The most common scenario for managed transactions is when using jBPM in a JEE application server like JBoss. The most common scenario to bind your transactions to JTA is the following:
<jbpm-context> <service name="persistence"> <factory> <bean class="org.jbpm.persistence.db.DbPersistenceServiceFactory"> <field name="isTransactionEnabled"><false /></field> <field name="isCurrentSessionEnabled"><true /></field> <field name="sessionFactoryJndiName"> <string value="java:/myHibSessFactJndiName" /> </field> </bean> </factory> </service> ... </jbpm-context>
Then you should specify in your hibernate session factory to use a datasource and bind hibernate to the transaction manager. Make sure that you bind the datasource to an XA datasource in case you're using more then 1 resource. For more information about binding hibernate to your transaction manager, please, refer to paragraph 'Transaction strategy configuration' in the hibernate documentation.

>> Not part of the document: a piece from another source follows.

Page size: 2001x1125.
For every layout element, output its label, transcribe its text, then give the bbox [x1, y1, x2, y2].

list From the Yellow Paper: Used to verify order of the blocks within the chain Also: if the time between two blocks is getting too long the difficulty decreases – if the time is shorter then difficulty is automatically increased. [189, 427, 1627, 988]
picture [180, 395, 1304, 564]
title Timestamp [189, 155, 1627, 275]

<hibernate-configuration> <session-factory> <!-- hibernate dialect --> <property name="hibernate.dialect">org.hibernate.dialect.HSQLDialect</property> <!-- DataSource properties (begin) --> <property name="hibernate.connection.datasource">java:/JbpmDS</property> <!-- JTA transaction properties (begin) --> <property name="hibernate.transaction.factory_class">org.hibernate.transaction.JTATransactionFactory</property> <property name="hibernate.transaction.manager_lookup_class">org.hibernate.transaction.JBossTransactionManagerLookup</property> <property name="jta.UserTransaction">java:comp/UserTransaction</property> ... </session-factory> </hibernate-configuration>
Then make sure that you have configured hibernate to use an XA datasource.
These configurations allow for the enterprise beans to use CMT and still allow the web console to use BMT. That is why the property 'jta.UserTransaction' is also specified.